WORK REQUEST:
An exact copy of the data is required; the images should not appear in it.

AVAILABLE DATA:
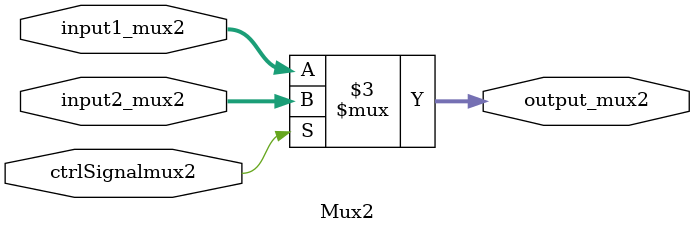
<source format=v>
module Mux2(
    input ctrlSignalmux2,
	input [4:0]input1_mux2, input2_mux2,
	output reg [4:0]output_mux2
);
// Conexiones


// Cuerpo del modulo
always@*
begin
	if(ctrlSignalmux2)
        begin
            output_mux2 = input2_mux2;
        end
    else
        begin
            output_mux2 = input1_mux2;
        end
end

endmodule

</source>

RESPONSE TO THIS TASK:
<source format=v>
module Mux2(
    input ctrlSignalmux2,
	input [4:0]input1_mux2, input2_mux2,
	output reg [4:0]output_mux2
);
// Conexiones


// Cuerpo del modulo
always@*
begin
	if(ctrlSignalmux2)
        begin
            output_mux2 = input2_mux2;
        end
    else
        begin
            output_mux2 = input1_mux2;
        end
end

endmodule

</source>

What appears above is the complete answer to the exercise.